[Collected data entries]
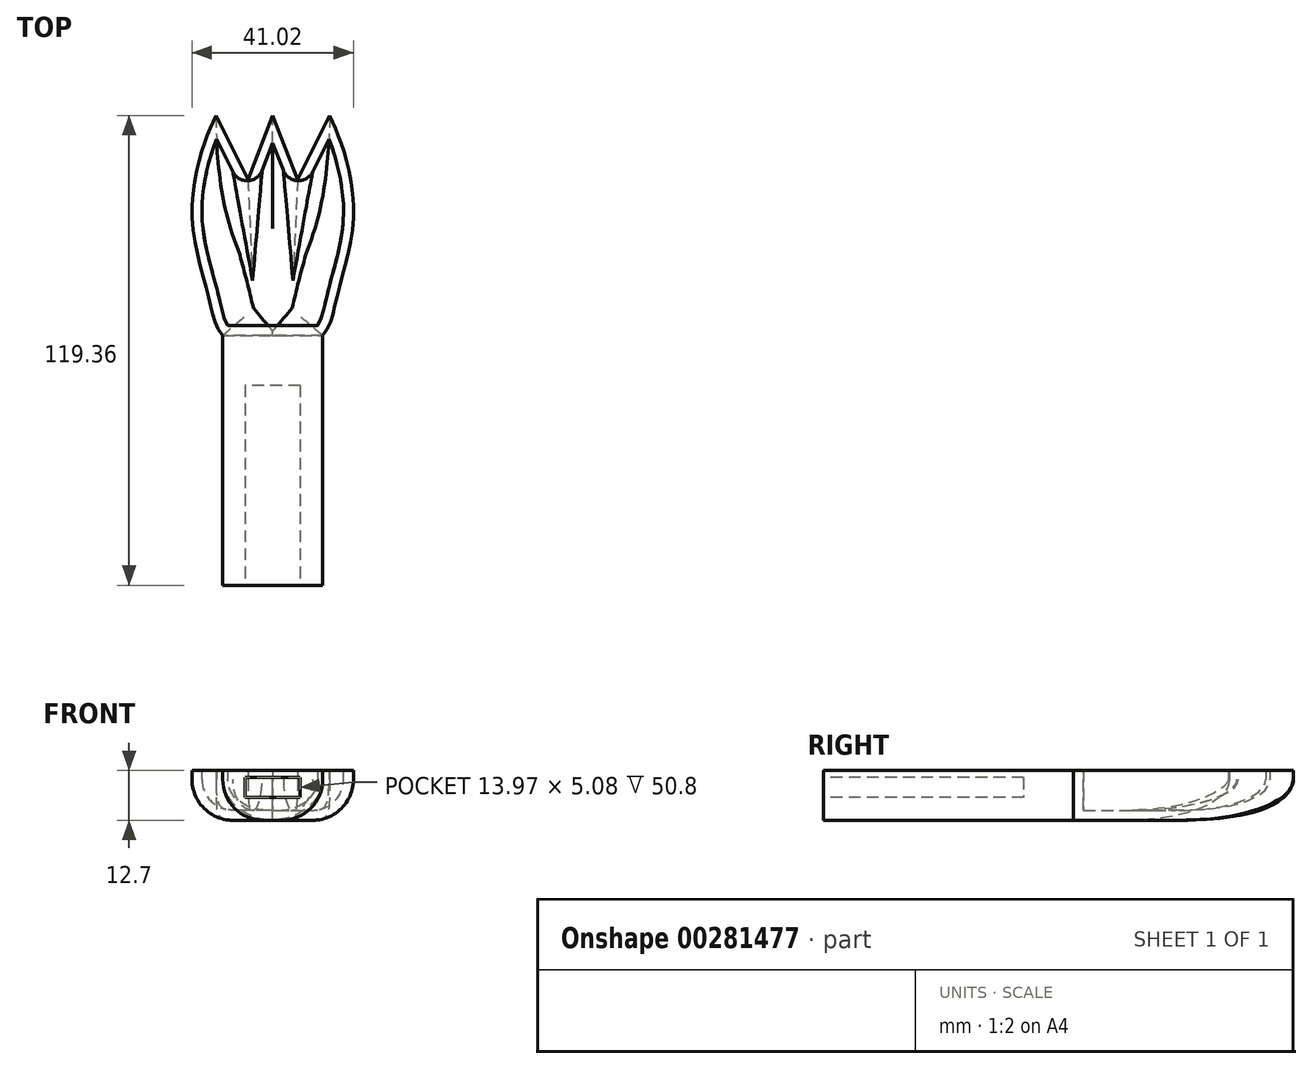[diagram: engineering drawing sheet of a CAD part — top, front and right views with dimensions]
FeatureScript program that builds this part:
annotation { "Feature Type Name" : "Feature", "Feature Type Description" : "" }
export const myFeature = defineFeature(function(context is Context, id is Id, definition is map)
    precondition{}
    {
        {
            var Q0;
            Q0=qCreatedBy(makeId("Top.planeOp"),FACE);
            var sketch = newSketch(context, id + "F0", { "sketchPlane" : qUnion([Q0])});
            skLineSegment(sketch, "E0", {"start": v(0, 75.51) * mm, "end": v(0, -68.28) * mm});
            skFitSpline(sketch, "E1", {"points": [v(0, -14.97) * mm, v(-12.7, -14.95) * mm], "startDerivative": vector(-9.63, -0.3) * mm, "endDerivative": vector(-10.55, 0.04) * mm});
            skFitSpline(sketch, "E2", {"points": [v(-12.7, -14.95) * mm, v(-16.24, -5.41) * mm, v(-20.45, 14.44) * mm, v(-17.75, 32.79) * mm, v(-14.44, 40.9) * mm], "startDerivative": vector(-31.58, 37.42) * mm, "endDerivative": vector(17.48, 37.1) * mm});
            skLineSegment(sketch, "E3", {"start": v(-14.44, 40.9) * mm, "end": v(-6.32, 24.67) * mm});
            skLineSegment(sketch, "E4", {"start": v(-6.32, 24.67) * mm, "end": v(0, 40.9) * mm});
            skLineSegment(sketch, "E5", {"start": v(-12.7, -14.95) * mm, "end": v(-12.7, -78.45) * mm});
            skLineSegment(sketch, "E6", {"start": v(-12.7, -78.45) * mm, "end": v(0, -78.45) * mm});
            skLineSegment(sketch, "E7", {"start": v(0, -78.45) * mm, "end": v(0, -14.97) * mm});
            skSolve(sketch);
        }
        {
            var Q0;
            {var subQ0=sQuery(id+"F0.wireOp",EDGE,"E1");Q0=makeQuery(id+"F0.imprint","IMPRINT",FACE,{"disambiguationData":[TD([[makeQuery(id+"F0.imprint","IMPRINT",EDGE,{"derivedFrom":subQ0}),-1.0]])]});}
            extrude(context, id + "F1", {"entities" : qUnion([Q0]), "depth" : 12.7 * mm});
        }
        {
            var Q0;
            Q0=makeQuery(id+"F1.opExtrude","CAP_EDGE",EDGE,{"disambiguationData":[OSD([sQuery(id+"F0.wireOp",EDGE,"E2")])],"isStart":true});
            var Q1;
            Q1=makeQuery(id+"F1.opExtrude","CAP_EDGE",EDGE,{"disambiguationData":[OSD([sQuery(id+"F0.wireOp",EDGE,"E3")])],"isStart":true});
            var Q2;
            Q2=makeQuery(id+"F1.opExtrude","CAP_EDGE",EDGE,{"disambiguationData":[OSD([sQuery(id+"F0.wireOp",EDGE,"E4")])],"isStart":true});
            fillet(context, id + "F2", {"entities" : qUnion([Q0, Q1, Q2]), "radius" : 10.4 * mm, "tangentPropagation" : true, "allowEdgeOverflow" : false});
        }
        {
            var Q0;
            Q0=makeQuery(id+"F1.opExtrude","SWEPT_BODY",BODY,{"disambiguationData":[OSD([sQuery(id+"F0.wireOp",EDGE,"E0"),sQuery(id+"F0.wireOp",EDGE,"E1"),sQuery(id+"F0.wireOp",EDGE,"E2"),sQuery(id+"F0.wireOp",EDGE,"E3"),sQuery(id+"F0.wireOp",EDGE,"E4")])]});
            var Q1;
            Q1=makeQuery(id+"F1.opExtrude","SWEPT_FACE",FACE,{"disambiguationData":[OSD([sQuery(id+"F0.wireOp",EDGE,"E0")])]});
            mirror(context, id + "F3", {"operationType" : NewBodyOperationType.ADD, "entities" : qUnion([Q0]), "mirrorPlane" : qUnion([Q1])});
        }
        {
            var Q0;
            {var subQ0=makeQuery(id+"F1.opExtrude","CAP_FACE",FACE,{"disambiguationData":[OSD([sQuery(id+"F0.wireOp",EDGE,"E0"),sQuery(id+"F0.wireOp",EDGE,"E1"),sQuery(id+"F0.wireOp",EDGE,"E2"),sQuery(id+"F0.wireOp",EDGE,"E3"),sQuery(id+"F0.wireOp",EDGE,"E4")])],"isStart":false});Q0=makeQuery(id+"F3.boolean.opBoolean","MERGE",FACE,{"derivedFrom":[subQ0,makeQuery(id+"F3.opPattern","COPY",FACE,{"derivedFrom":subQ0,"instanceName":"1"})]});}
            var Q1;
            Q1=makeQuery(id+"F1.opExtrude","SWEPT_BODY",BODY,{"disambiguationData":[OSD([sQuery(id+"F0.wireOp",EDGE,"E0"),sQuery(id+"F0.wireOp",EDGE,"E1"),sQuery(id+"F0.wireOp",EDGE,"E2"),sQuery(id+"F0.wireOp",EDGE,"E3"),sQuery(id+"F0.wireOp",EDGE,"E4")])]});
            shell(context, id + "F4", {"entities" : qUnion([Q0]), "parts" : qUnion([Q1]), "thickness" : 2.54 * mm});
        }
        {
            var Q0;
            {var subQ0=sQuery(id+"F0.wireOp",EDGE,"E4");var subQ1=sQuery(id+"F0.wireOp",EDGE,"E3");Q0=makeQuery(id+"F4.opShell","OFFSET_EDGE",EDGE,{"disambiguationData":[OSD([subQ1,subQ0]),TDD([makeQuery(id+"F3.opPattern","COPY",EDGE,{"derivedFrom":makeQuery(id+"F2.opFillet","BLEND_EDGE",EDGE,{"blendedFrom":[makeQuery(id+"F1.opExtrude","CAP_EDGE",EDGE,{"disambiguationData":[OSD([subQ1])],"isStart":true}),makeQuery(id+"F1.opExtrude","CAP_EDGE",EDGE,{"disambiguationData":[OSD([subQ0])],"isStart":true})],"blendedInto":[]}),"instanceName":"1"})])]});}
            var Q1;
            {var subQ0=sQuery(id+"F0.wireOp",EDGE,"E4");var subQ1=sQuery(id+"F0.wireOp",EDGE,"E3");Q1=makeQuery(id+"F4.opShell","OFFSET_EDGE",EDGE,{"disambiguationData":[OSD([subQ1,subQ0]),TDD([makeQuery(id+"F2.opFillet","BLEND_EDGE",EDGE,{"blendedFrom":[makeQuery(id+"F1.opExtrude","CAP_EDGE",EDGE,{"disambiguationData":[OSD([subQ1])],"isStart":true}),makeQuery(id+"F1.opExtrude","CAP_EDGE",EDGE,{"disambiguationData":[OSD([subQ0])],"isStart":true})],"blendedInto":[]})])]});}
            fillet(context, id + "F5", {"entities" : qUnion([Q0, Q1]), "radius" : 4.06 * mm, "tangentPropagation" : true, "allowEdgeOverflow" : false});
        }
        {
            var Q0;
            {var subQ0=sQuery(id+"F0.wireOp",EDGE,"E1");Q0=makeQuery(id+"F0.imprint","IMPRINT",FACE,{"disambiguationData":[TD([[makeQuery(id+"F0.imprint","IMPRINT",EDGE,{"derivedFrom":subQ0}),1.0]])]});}
            extrude(context, id + "F6", {"entities" : qUnion([Q0]), "depth" : 12.7 * mm});
        }
        {
            var Q0;
            Q0=makeQuery(id+"F6.opExtrude","CAP_EDGE",EDGE,{"disambiguationData":[OSD([sQuery(id+"F0.wireOp",EDGE,"E5")])],"isStart":true});
            fillet(context, id + "F7", {"entities" : qUnion([Q0]), "radius" : 10.4 * mm, "tangentPropagation" : true, "allowEdgeOverflow" : false});
        }
        {
            var Q0;
            Q0=makeQuery(id+"F6.opExtrude","SWEPT_FACE",FACE,{"disambiguationData":[OSD([sQuery(id+"F0.wireOp",EDGE,"E6")])]});
            var sketch = newSketch(context, id + "F8", { "sketchPlane" : qUnion([Q0])});
            skLineSegment(sketch, "E8", {"start": v(0, 10.88) * mm, "end": v(-6.99, 10.88) * mm});
            skLineSegment(sketch, "E9", {"start": v(-6.99, 10.88) * mm, "end": v(-6.99, 5.8) * mm});
            skLineSegment(sketch, "E10", {"start": v(-6.99, 5.8) * mm, "end": v(0, 5.8) * mm});
            skLineSegment(sketch, "E11", {"start": v(0, 10.88) * mm, "end": v(0, 5.8) * mm});
            skSolve(sketch);
        }
        {
            var Q0;
            Q0=makeQuery(id+"F8.imprint","IMPRINT",FACE,{"disambiguationData":[TD([[makeQuery(id+"F8.imprint","IMPRINT",EDGE,{"derivedFrom":sQuery(id+"F8.wireOp",EDGE,"E8")}),1.0]])]});
            extrude(context, id + "F9", {"entities" : qUnion([Q0]), "operationType" : NewBodyOperationType.REMOVE, "oppositeDirection" : true, "depth" : 50.8 * mm});
        }
        {
            var Q0;
            Q0=makeQuery(id+"F6.opExtrude","SWEPT_BODY",BODY,{"disambiguationData":[OSD([sQuery(id+"F0.wireOp",EDGE,"E1"),sQuery(id+"F0.wireOp",EDGE,"E5"),sQuery(id+"F0.wireOp",EDGE,"E6"),sQuery(id+"F0.wireOp",EDGE,"E7")])]});
            var Q1;
            Q1=qCreatedBy(makeId("Right.planeOp"),FACE);
            mirror(context, id + "F10", {"operationType" : NewBodyOperationType.ADD, "entities" : qUnion([Q0]), "mirrorPlane" : qUnion([Q1])});
        }
    });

→ AIM: Tally the lines in the data above that contain the string "makeId", matching case exactly. Reply with the number alone.

→ REPLY TO THE EXERCISE: 2